About file compression
Many file formats use compression to reduce the file size of bitmap images. Lossless techniques compress the file without removing image detail or color information; lossy techniques remove detail. The following are commonly used compression techniques:
RLE (Run Length Encoding) Lossless compression; supported by some common Windows file formats.
LZW (Lemple-Zif-Welch) Lossless compression; supported by TIFF, PDF, GIF, and PostScript language file formats. Most useful for images with large areas of single color.
JPEG (Joint Photographic Experts Group) Lossy compression; supported by JPEG, TIFF, PDF, and PostScript language file formats. Recommended for continuous-tone images, such as photographs. JPEG uses lossy compression. To specify image quality, choose an option from the Quality menu, drag the Quality pop‑up slider, or enter a value between 0 and 12 (Photoshop). For the best printed results, choose maximum-quality compression.
CCITT A family of lossless compression techniques for black-and-white images; supported by the PDF and PostScript language file formats.
ZIP Lossless compression; supported by PDF and TIFF file formats. Like LZW, ZIP compression is most effective for images that contain large areas of single color.

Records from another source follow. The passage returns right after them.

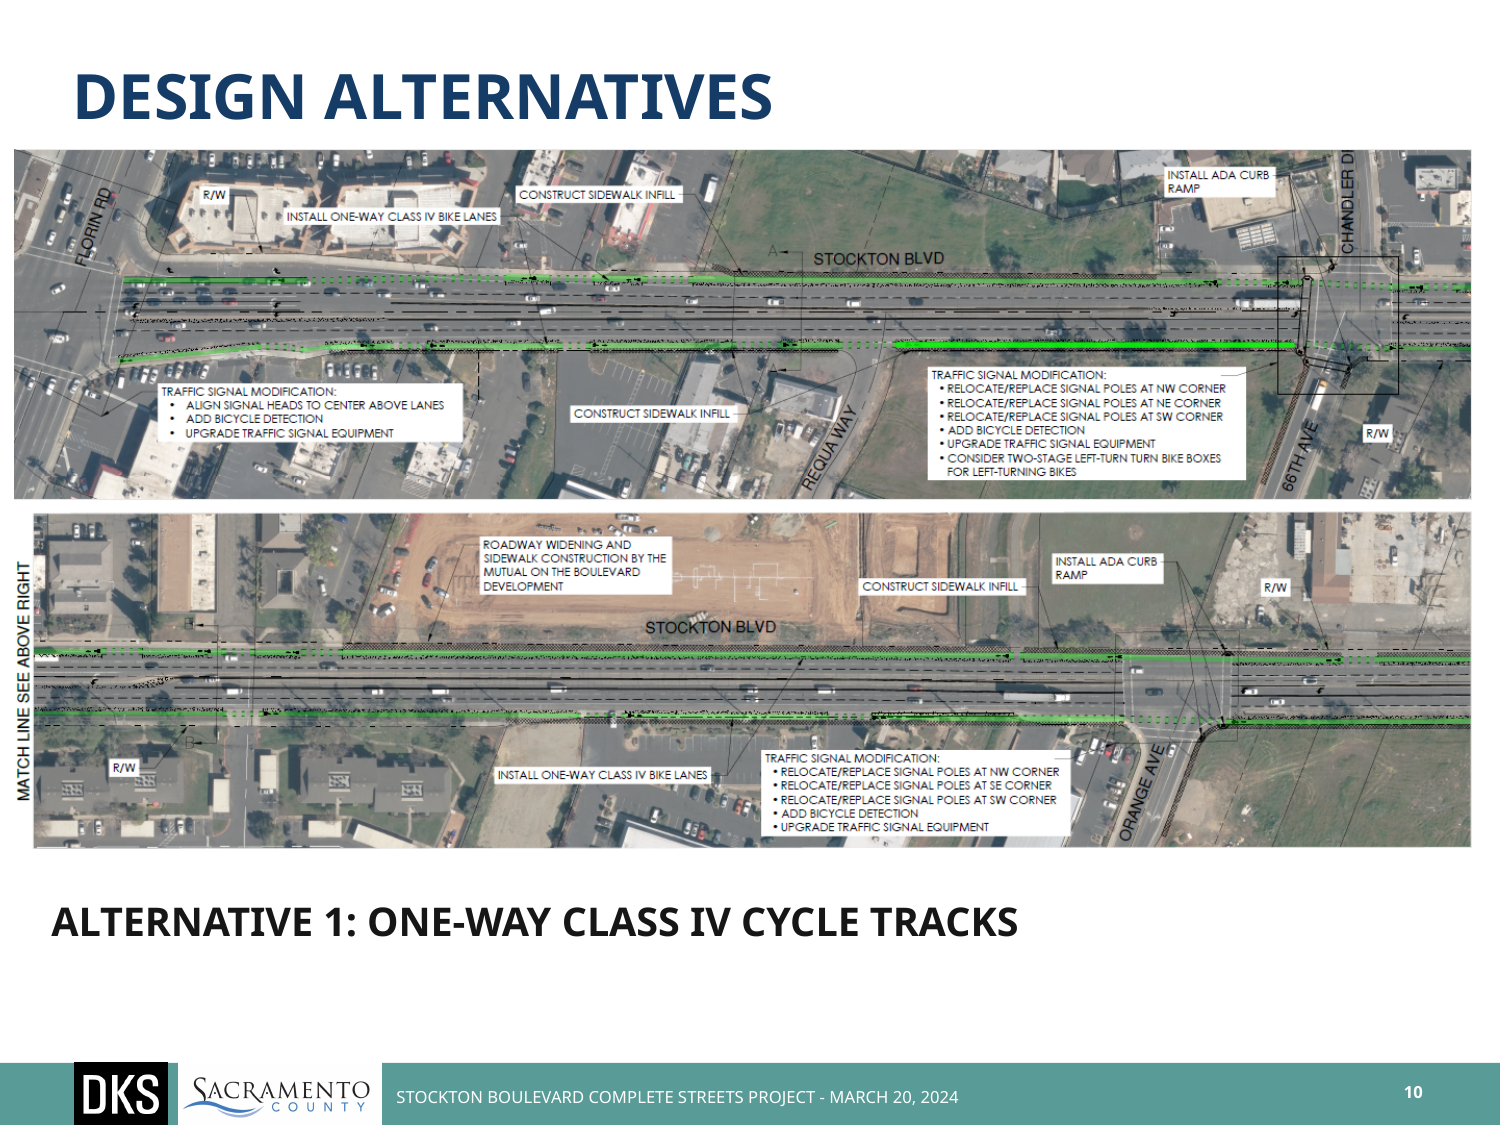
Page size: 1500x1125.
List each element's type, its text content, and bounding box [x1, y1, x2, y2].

text_box STOCKTON BOULEVARD COMPLETE STREETS PROJECT - MARCH 20, 2024 [385, 1071, 1322, 1125]
list ALTERNATIVE 1: ONE-WAY CLASS IV CYCLE TRACKS [36, 871, 1451, 964]
list 10 [1344, 1065, 1438, 1120]
picture [14, 149, 1473, 850]
list DESIGN ALTERNATIVES [57, 58, 1443, 148]
picture [74, 1062, 168, 1125]
picture [177, 1062, 382, 1125]
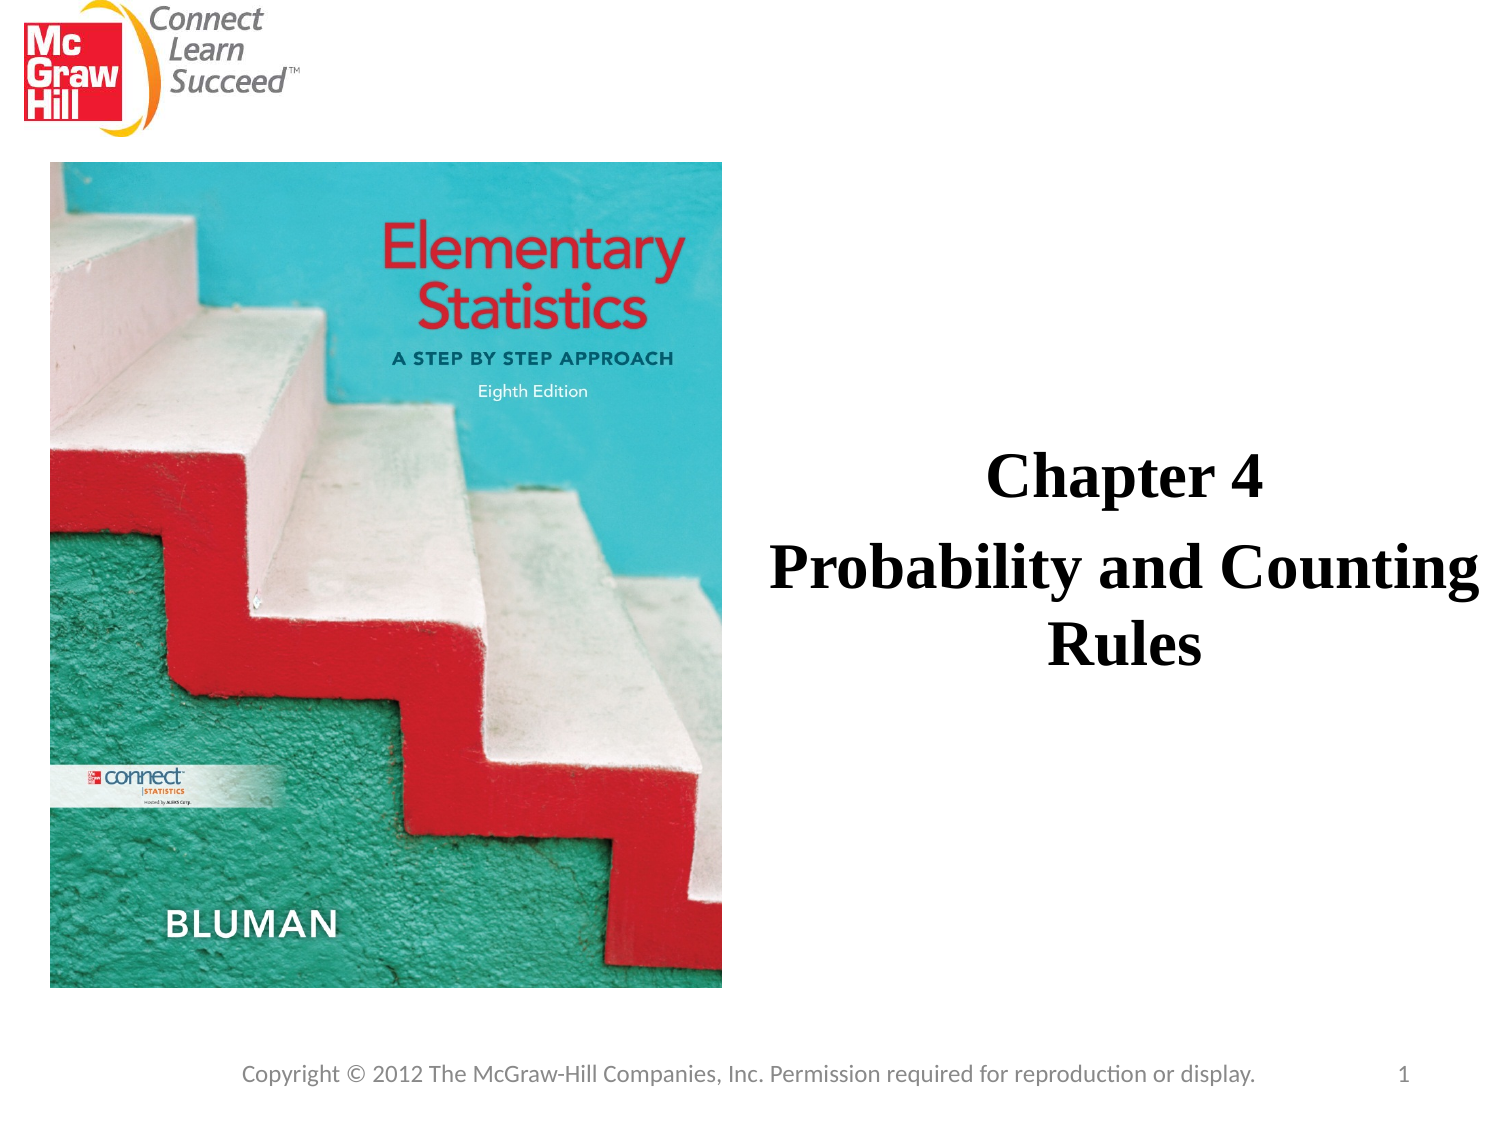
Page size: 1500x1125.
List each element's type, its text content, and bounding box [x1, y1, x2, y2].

footer Copyright © 2012 The McGraw-Hill Companies, Inc. Permission required for reproduction or display. [206, 1042, 1294, 1103]
text_box Chapter 4 Probability and Counting Rules [749, 425, 1500, 688]
picture [24, 0, 301, 137]
picture [49, 162, 722, 988]
slide_number 1 [1294, 1042, 1425, 1103]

You can also have images saved as a Photoshop PSD or TIF file as uncompressed to avoid any reduction of quality.
The pixel dimensions (image size or height and width) of a bitmap image is a measure of the number of pixels along an image's width and height. Resolution is the fineness of detail in a bitmap image and is measured in pixels per inch (ppi). The more pixels per inch, the greater the resolution. Generally, an image with a higher
resolution produces a better printed image quality.

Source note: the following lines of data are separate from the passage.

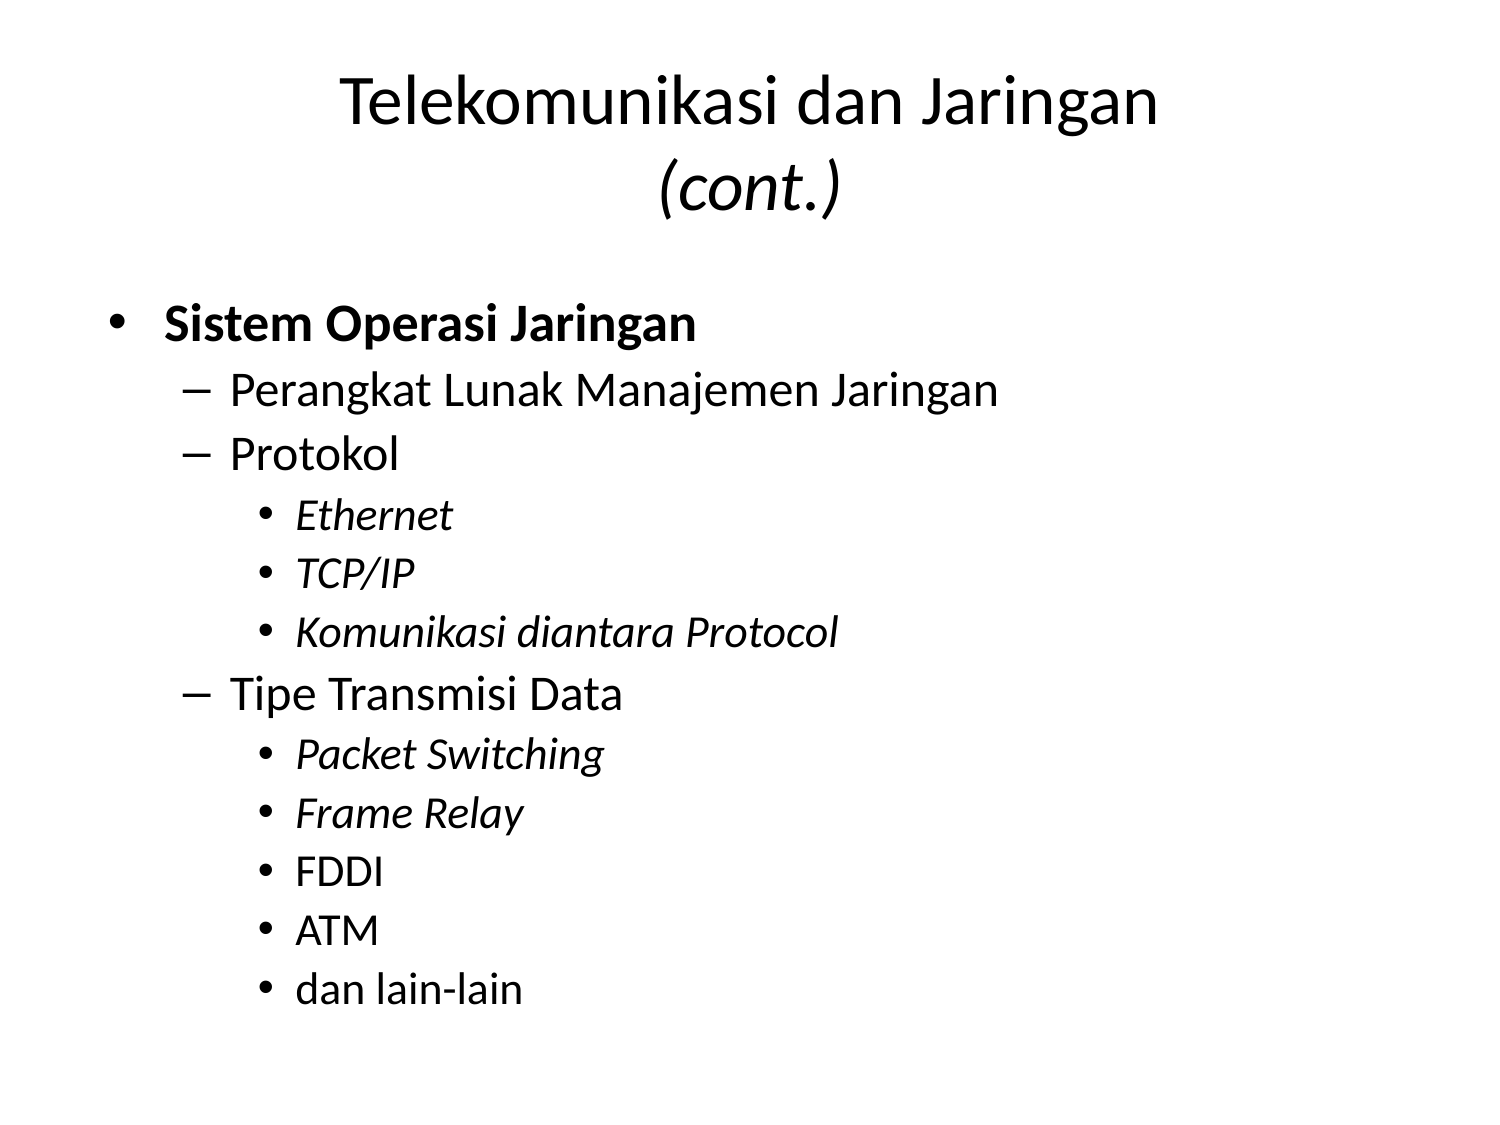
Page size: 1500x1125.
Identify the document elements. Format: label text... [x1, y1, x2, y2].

list Sistem Operasi Jaringan Perangkat Lunak Manajemen Jaringan Protokol Ethernet TCP/IP Komunikasi diantara Protocol Tipe Transmisi Data Packet Switching Frame Relay FDDI ATM dan lain-lain [92, 287, 1425, 1025]
title Telekomunikasi dan Jaringan (cont.) [75, 45, 1425, 233]
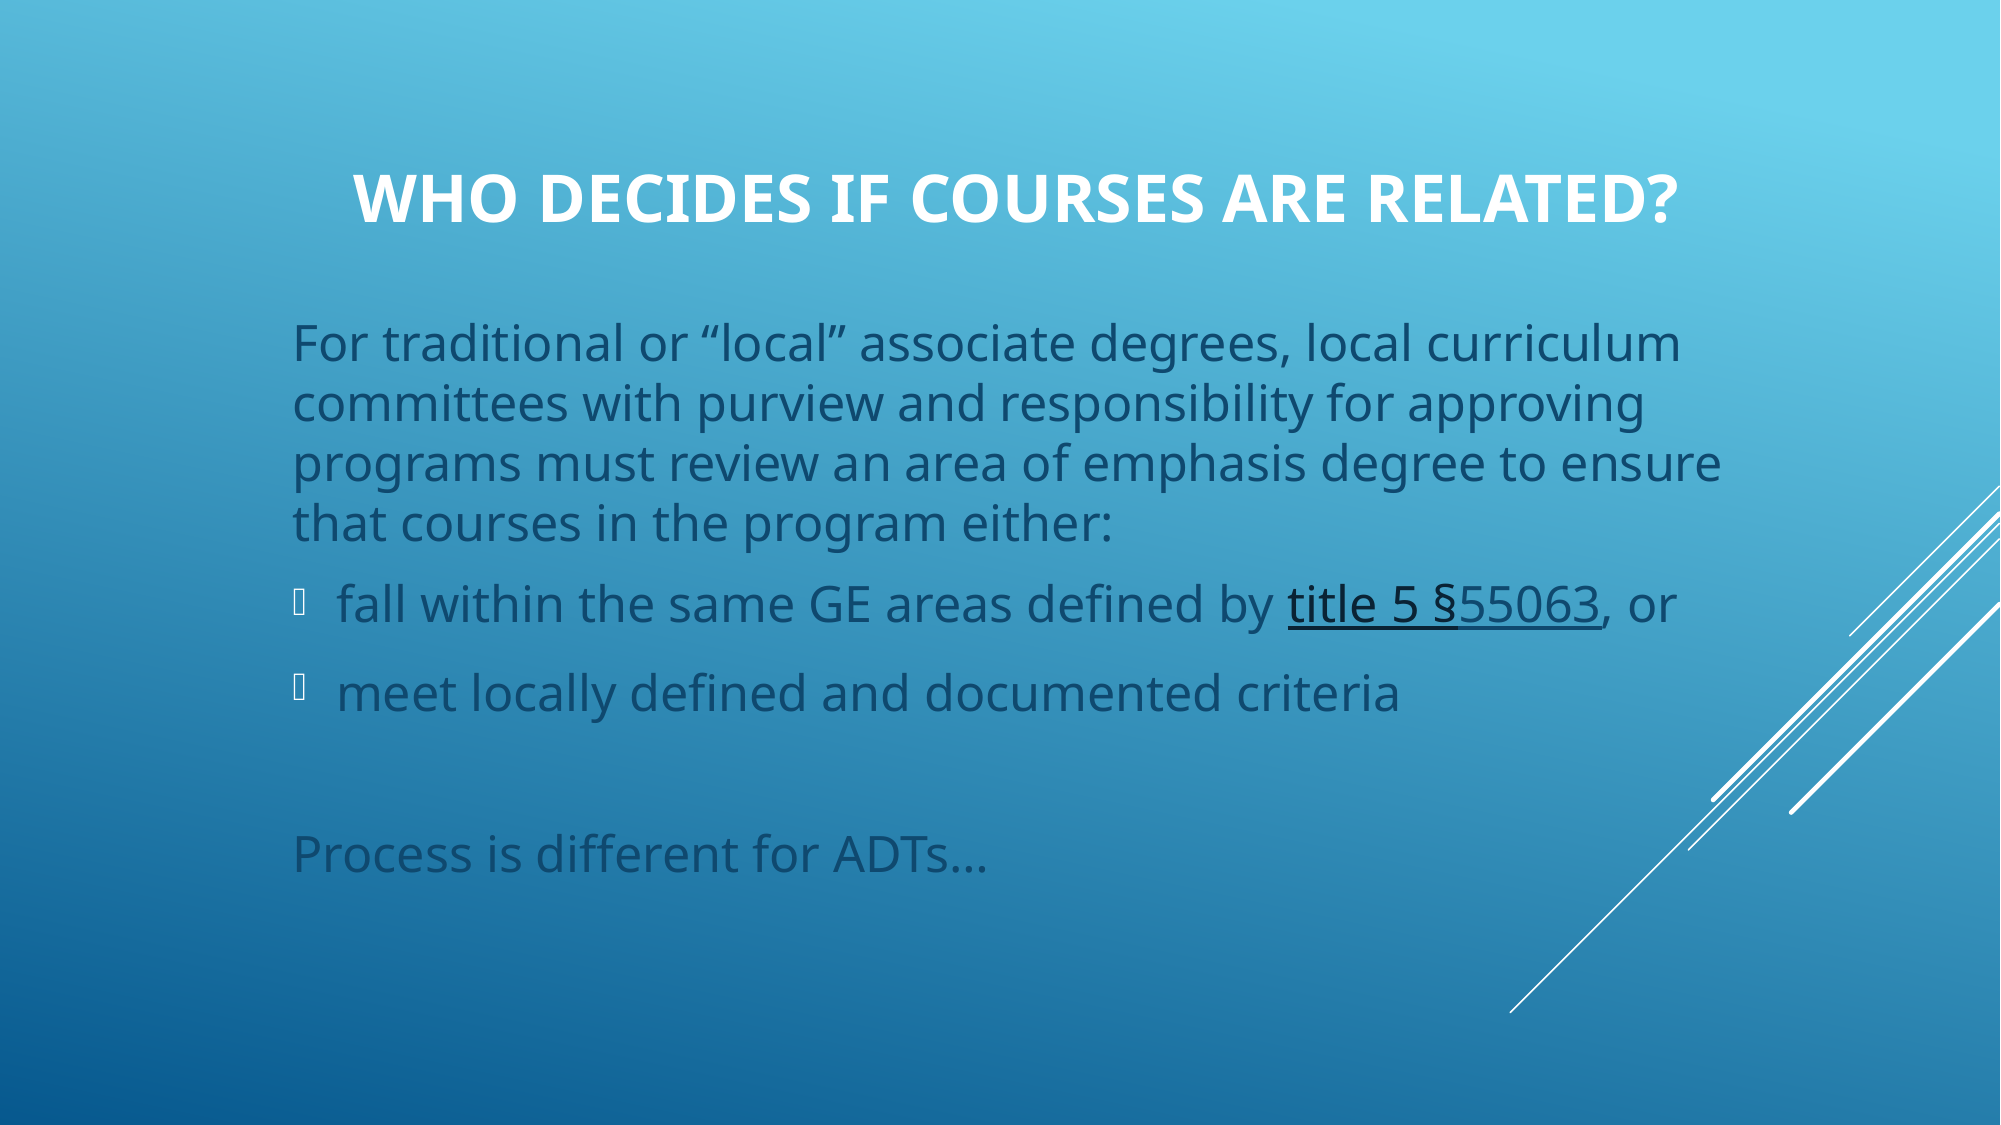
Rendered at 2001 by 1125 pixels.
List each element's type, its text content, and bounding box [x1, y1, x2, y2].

title Who decides if courses are related? [338, 112, 1739, 304]
list For traditional or “local” associate degrees, local curriculum committees with purview and responsibility for approving programs must review an area of emphasis degree to ensure that courses in the program either: fall within the same GE areas defined by title 5 §55063, or meet locally defined and documented criteria Process is different for ADTs… [277, 304, 1800, 900]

Photoshop now does a good job interpreting how the image should best be resized and defaults to Automatic interpolation when resizing an image.
To check if the quality of an image is maintained, always look at the image at 100% magnification, to anticipate how the image will look printed as well as on-line. Choose View > 100% (Cmd/Ctrl + 1).

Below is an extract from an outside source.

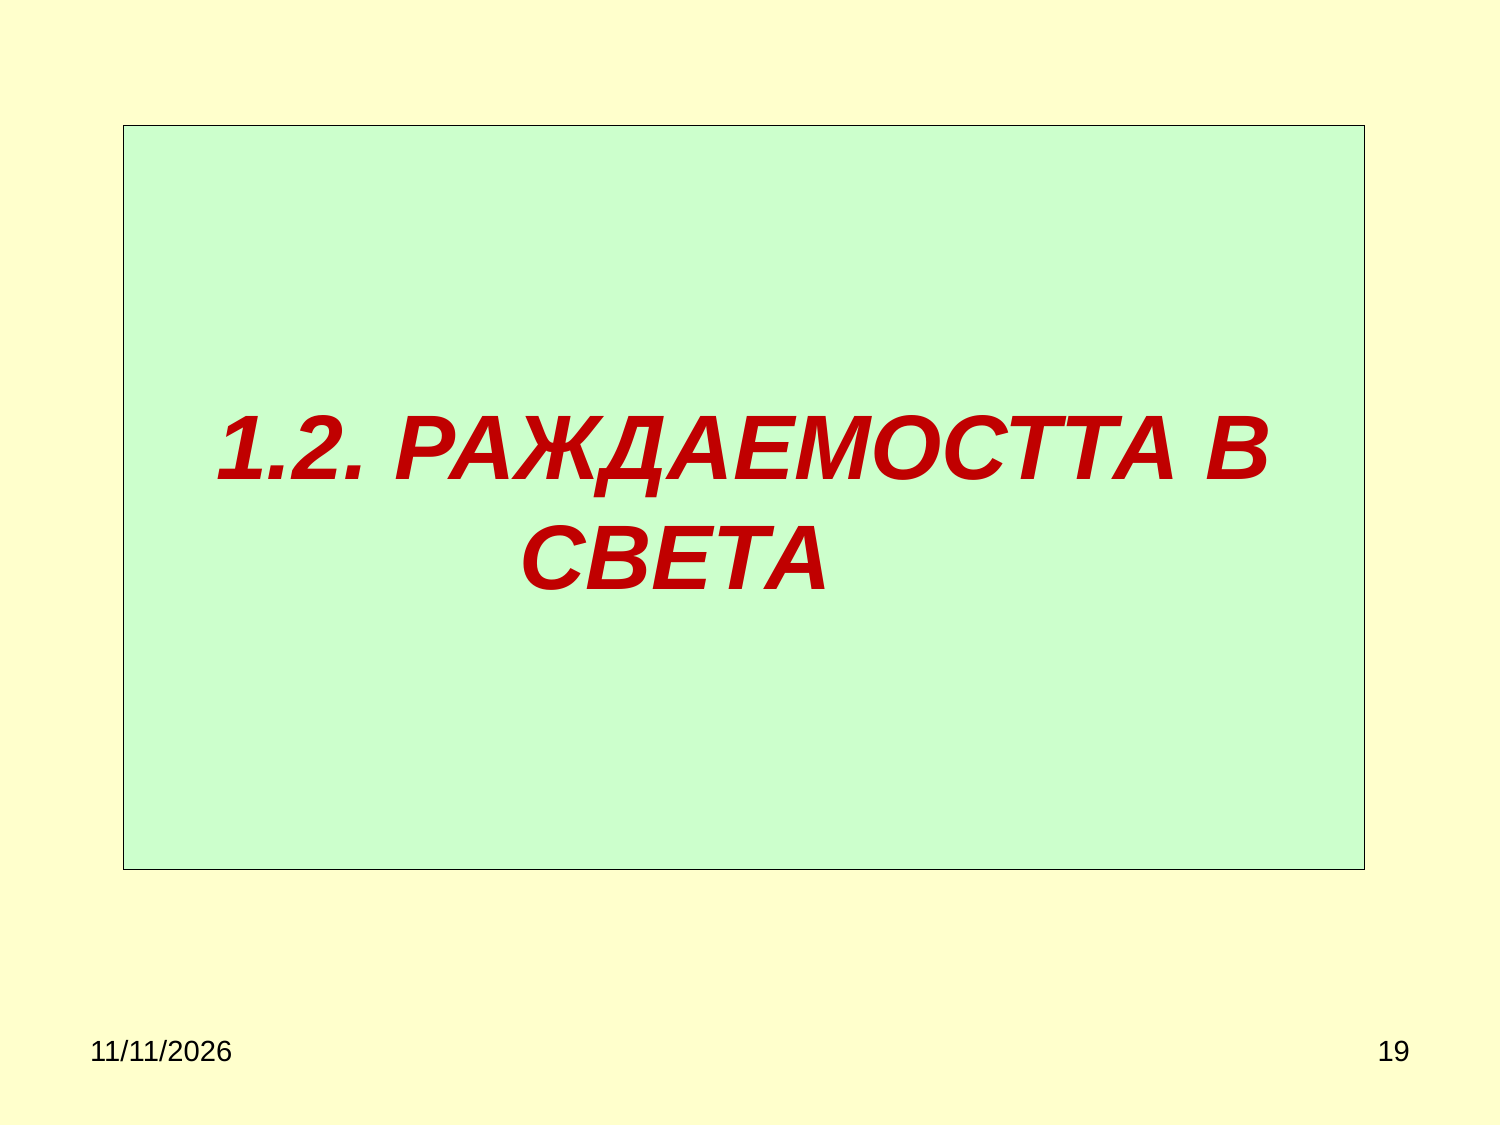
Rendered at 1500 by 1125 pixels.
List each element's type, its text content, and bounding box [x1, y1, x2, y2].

title 1.2. РАЖДАЕМОСТТА В СВЕТА [123, 125, 1365, 870]
slide_number 19 [1074, 1024, 1425, 1103]
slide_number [75, 1024, 425, 1103]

Basic PPI Resolution for various output:
- 72 PPI - Web graphics
- 150-200 PPI - Photo Inkjet and Laser Printers
- 300 PPI - Photo Lab prints, High Quality Art Prints & Prepress (Offset) Professional Printing
These resolutions are of a file at 100% of the final output size.
When scanning printed photos or taking pictures, always capture your images at a maximum quality and high resolution - sometimes more than you need.
Use the RAW format with digital cameras -- not JPEG, so that maximum information is retained within the file.
If you shoot RAW, you will always have your original file preserved, since RAW is comparable to having a negative, from which you can make as many different prints as you want. If you need to, the RAW file can always have any changes made to it removed, so it returns to the "as shot" state. For permanent archiving, Digital Negative (DNG) is a file format that contains the raw image data from a digital camera and metadata that defines what the data means. DNG, Adobe's publicly available, archival format for camera raw files, is designed to provide compatibility and decrease the current proliferation of camera raw file formats. The Camera Raw plug-in can save camera raw image data in the DNG format.
If you shoot JPEG, then save your file as a PSD file - to avoid file compression. PSD files also preserve Photoshop's layers or transparency in your file.
Generally speaking in addition to your original image (RAW or JPEG), you should have a PSD (Photoshop) file as your working "master". Once it is finished in terms of being ready for output, you should keep this original and choose File > Save As to create a flattened (smaller) TIF or a JPEG of the final file for print.
If you are saving images for on-line presentation or the internet, use File > Save For Web to preview the quality of the image as you resize the image and compare JPEG, GIF & PNG file formats at different compression settings.